> Kaynak Metin:
Belirtilen gerekçelerle hukuka aykırı bulunan dava konusu işlemin iptaline karar verilmiştir.

TEMYİZ EDENİN İDDİALARI : Davalı idare tarafından, şikâyet ve itirazen şikâyet başvuru yolları tüketilmeden dava açıldığından merciine tevdi kararı verilmesi gerektiği, dava konusu ihale sonrasında davacı ile sözleşme imzalandığından davanın konusunun kalmadığı ileri sürülmektedir.

KARŞI TARAFIN SAVUNMASI : Davacı tarafından savunma verilmemiştir.

DANIŞTAY TETKİK HÂKİMİ … ‘İN DÜŞÜNCESİ : Temyiz isteminin reddi ile usul ve yasaya uygun olan İdare Mahkemesi kararının onanması gerektiği düşünülmektedir.

TÜRK MİLLETİ ADINA
Karar veren Danıştay Onüçüncü Dairesi’nce, Tetkik Hâkiminin açıklamaları dinlendikten ve dosyadaki belgeler incelendikten sonra gereği görüşüldü:

HUKUKİ DEĞERLENDİRME :
İdare ve vergi mahkemelerinin nihai kararlarının temyizen bozulması, 2577 sayılı İdari Yargılama Usulü Kanunu’nun 49. maddesinde yer alan sebeplerden birinin varlığı hâlinde mümkündür.
Temyizen incelenen karar usul ve hukuka uygun olup, dilekçede ileri sürülen temyiz nedenleri kararın bozulmasını gerektirecek nitelikte görülmemiştir.

> Kayıtlı Veriler:

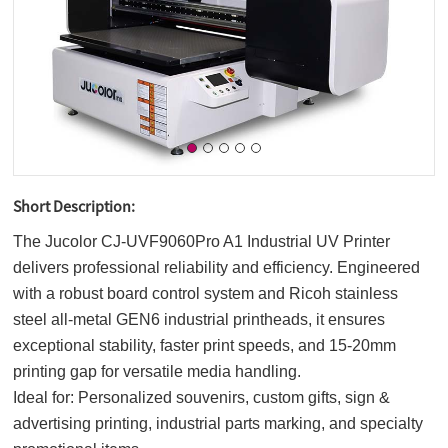
Short Description:
The Jucolor CJ-UVF9060Pro A1 Industrial UV Printer
delivers professional reliability and efficiency. Engineered
with a robust board control system and Ricoh stainless
steel all-metal GEN6 industrial printheads, it ensures
exceptional stability, faster print speeds, and 15-20mm
printing gap for versatile media handling.
Ideal for: Personalized souvenirs, custom gifts, sign &
advertising printing, industrial parts marking, and specialty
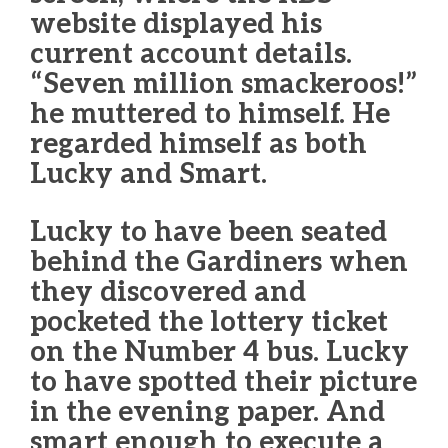
website displayed his
current account details.
“Seven million smackeroos!”
he muttered to himself. He
regarded himself as both
Lucky and Smart.
Lucky to have been seated
behind the Gardiners when
they discovered and
pocketed the lottery ticket
on the Number 4 bus. Lucky
to have spotted their picture
in the evening paper. And
smart enough to execute a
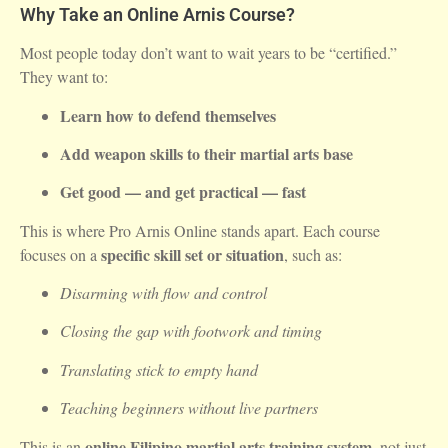
Why Take an Online Arnis Course?
Most people today don’t want to wait years to be “certified.”
They want to:
Learn how to defend themselves
Add weapon skills to their martial arts base
Get good — and get practical — fast
This is where Pro Arnis Online stands apart. Each course
specific skill set or situation
focuses on a
, such as:
Disarming with flow and control
Closing the gap with footwork and timing
Translating stick to empty hand
Teaching beginners without live partners
online Filipino martial arts training system
This is an
, not just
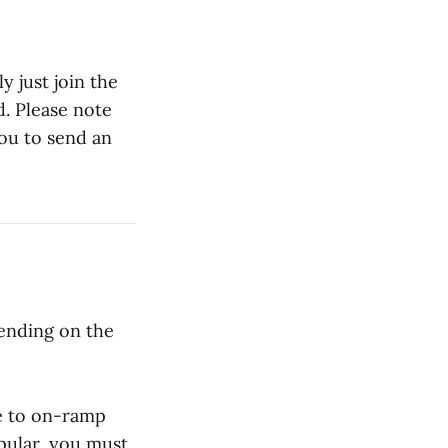
 just join the
d. Please note
ou to send an
sending on the
le to on-ramp
pular, you must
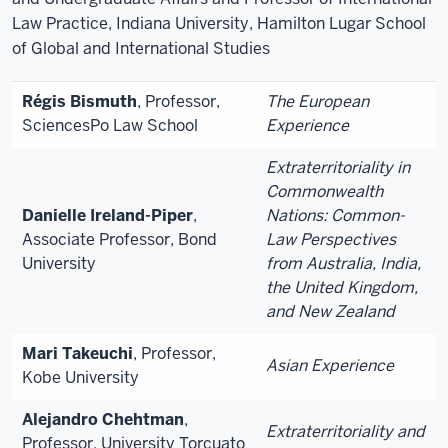
Law Practice, Indiana University, Hamilton Lugar School
of Global and International Studies
Régis Bismuth
, Professor,
The European
SciencesPo Law School
Experience
Extraterritoriality in
Commonwealth
Danielle Ireland-Piper
,
Nations: Common-
Associate Professor, Bond
Law Perspectives
University
from Australia, India,
the United Kingdom,
and New Zealand
Mari Takeuchi
, Professor,
Asian Experience
Kobe University
Alejandro Chehtman
,
Extraterritoriality and
Professor, University Torcuato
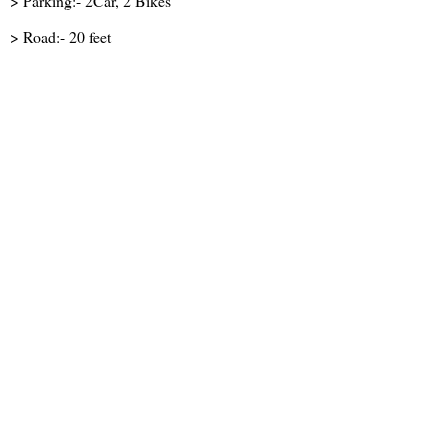
> Parking:- 2Car, 2 Bikes
> Road:- 20 feet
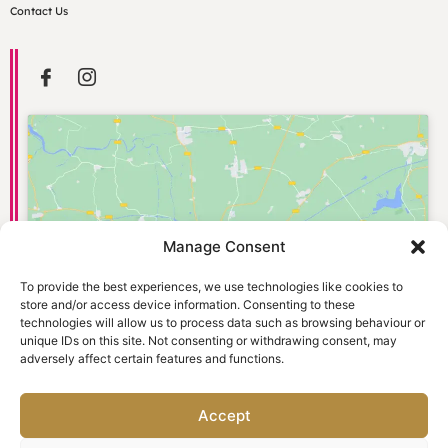
Contact Us
Manage Consent
Click to accept marketing cookies and
enable this content
To provide the best experiences, we use technologies like cookies to
store and/or access device information. Consenting to these
technologies will allow us to process data such as browsing behaviour or
unique IDs on this site. Not consenting or withdrawing consent, may
adversely affect certain features and functions.
Accept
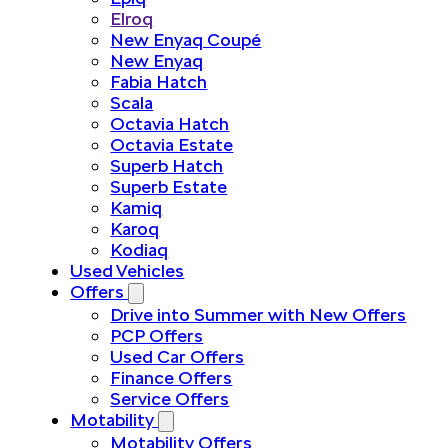
Elroq
New Enyaq Coupé
New Enyaq
Fabia Hatch
Scala
Octavia Hatch
Octavia Estate
Superb Hatch
Superb Estate
Kamiq
Karoq
Kodiaq
Used Vehicles
Offers
Drive into Summer with New Offers
PCP Offers
Used Car Offers
Finance Offers
Service Offers
Motability
Motability Offers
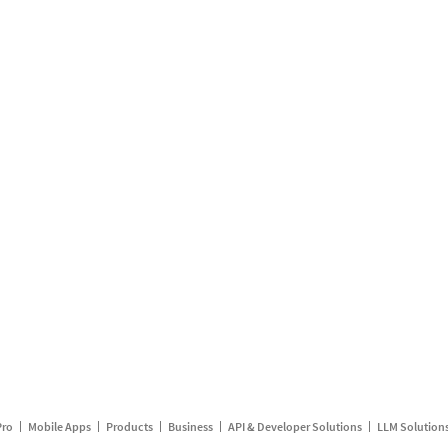
Pro
Mobile Apps
Products
Business
API & Developer Solutions
LLM Solution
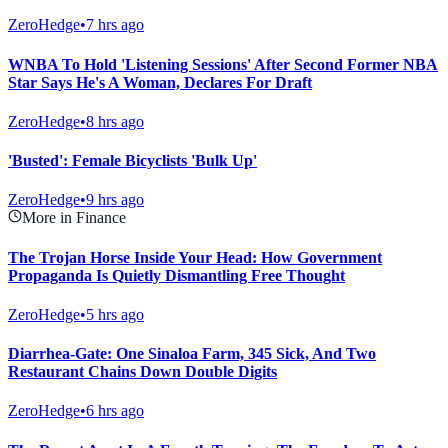
ZeroHedge
•
7 hrs ago
WNBA To Hold 'Listening Sessions' After Second Former NBA
Star Says He's A Woman, Declares For Draft
ZeroHedge
•
8 hrs ago
'Busted': Female Bicyclists 'Bulk Up'
ZeroHedge
•
9 hrs ago
More in Finance
The Trojan Horse Inside Your Head: How Government
Propaganda Is Quietly Dismantling Free Thought
ZeroHedge
•
5 hrs ago
Diarrhea-Gate: One Sinaloa Farm, 345 Sick, And Two
Restaurant Chains Down Double Digits
ZeroHedge
•
6 hrs ago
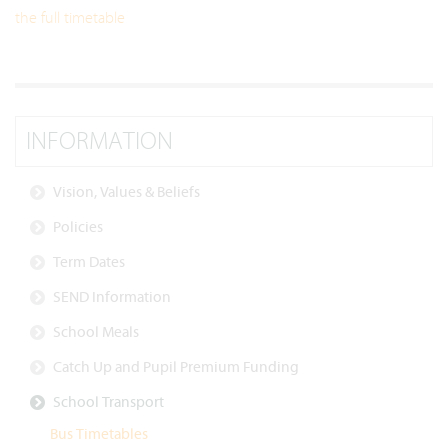
the full timetable
INFORMATION
Vision, Values & Beliefs
Policies
Term Dates
SEND Information
School Meals
Catch Up and Pupil Premium Funding
School Transport
Bus Timetables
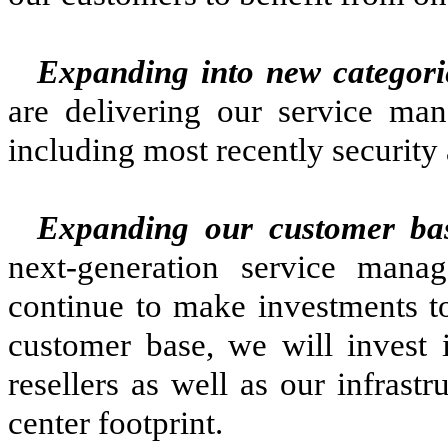
Expanding into new categori
are delivering our service man
including most recently security
Expanding our customer ba
next-generation service mana
continue to make investments t
customer base, we will invest i
resellers as well as our infrast
center footprint.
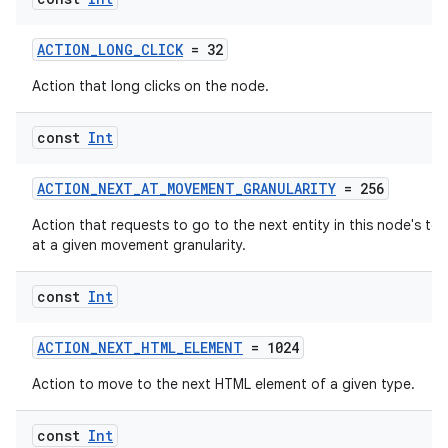
ACTION_LONG_CLICK
= 32
Action that long clicks on the node.
const
Int
ACTION_NEXT_AT_MOVEMENT_GRANULARITY
= 256
Action that requests to go to the next entity in this node's tex
at a given movement granularity.
const
Int
ACTION_NEXT_HTML_ELEMENT
= 1024
Action to move to the next HTML element of a given type.
const
Int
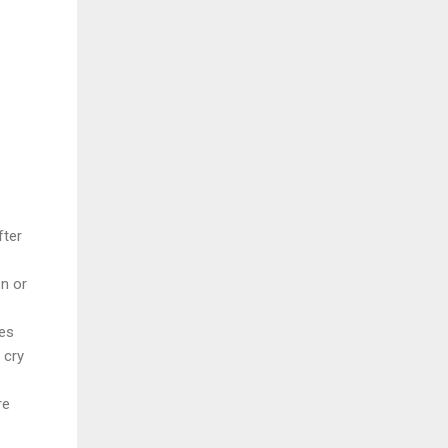
fter
on or
es
 cry
re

> Görev Listesi:
A. Kayıtlarda "ACTION_LONG_CLICK" ifadesinin geçtiği satırdan başlayıp kayıtların sonuna kadar uzanan satırları, iki ucu da dâhil olmak üzere, hiçbir değişiklik yapmadan aşağıya geçiriniz. Resimler cevaba alınmamalıdır.
B. Danıştay temyiz kararına ilişkin metni, kesildiği noktadan itibaren devam ettiriniz.
Metin ile kayıtlar arasında herhangi bir bağlantı bulunmamaktadır.

> Alıştırma Cevapları:
A.
ACTION_LONG_CLICK
= 32
Action that long clicks on the node.
const
Int
ACTION_NEXT_AT_MOVEMENT_GRANULARITY
= 256
Action that requests to go to the next entity in this node's tex
at a given movement granularity.
const
Int
ACTION_NEXT_HTML_ELEMENT
= 1024
Action to move to the next HTML element of a given type.
const
Int
fter
on or
es
 cry
re

B.
KARAR SONUCU:
Açıklanan nedenlerle;
1. Davalının temyiz isteminin reddine,
2. Dava konusu işlemin yukarıda özetlenen gerekçeyle iptali yolundaki … İdare Mahkemesi’nin … tarih ve E:… , K:… sayılı temyize konu kararında, 2577 sayılı İdari Yargılama Usulü Kanunu’nun 49. maddesinde sayılan bozma nedenlerinden hiçbirisi bulunmadığından anılan Mahkeme kararının ONANMASINA,
3. Temyiz giderlerinin istemde bulunan üzerinde bırakılmasına,
4. Posta giderleri avansından artan tutarın davalıya iadesine,
5. Dosyanın anılan Mahkeme’ye gönderilmesine,
6. 2577 sayılı Kanun’un 20/A maddesinin ikinci fıkrasının (i) bendi uyarınca kesin olarak (karar düzeltme yolu kapalı olmak üzere), 17/01/2023 tarihinde oybirliğiyle karar verildi.